→ **The problem**:
Please rewrite the data below, changing each "光模块" to "光收发模块" and leaving everything else unchanged.

→ **Supplied material**:
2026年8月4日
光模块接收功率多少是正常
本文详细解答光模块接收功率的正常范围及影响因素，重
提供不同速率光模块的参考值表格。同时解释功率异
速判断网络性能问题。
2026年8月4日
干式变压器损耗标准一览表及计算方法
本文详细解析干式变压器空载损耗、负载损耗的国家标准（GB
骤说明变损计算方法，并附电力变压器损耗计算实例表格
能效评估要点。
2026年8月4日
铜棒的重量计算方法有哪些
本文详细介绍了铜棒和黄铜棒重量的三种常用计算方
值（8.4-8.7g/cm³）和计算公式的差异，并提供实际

→ **Answer to the exercise**:
2026年8月4日
光收发模块接收功率多少是正常
本文详细解答光收发模块接收功率的正常范围及影响因素，重
提供不同速率光收发模块的参考值表格。同时解释功率异
速判断网络性能问题。
2026年8月4日
干式变压器损耗标准一览表及计算方法
本文详细解析干式变压器空载损耗、负载损耗的国家标准（GB
骤说明变损计算方法，并附电力变压器损耗计算实例表格
能效评估要点。
2026年8月4日
铜棒的重量计算方法有哪些
本文详细介绍了铜棒和黄铜棒重量的三种常用计算方
值（8.4-8.7g/cm³）和计算公式的差异，并提供实际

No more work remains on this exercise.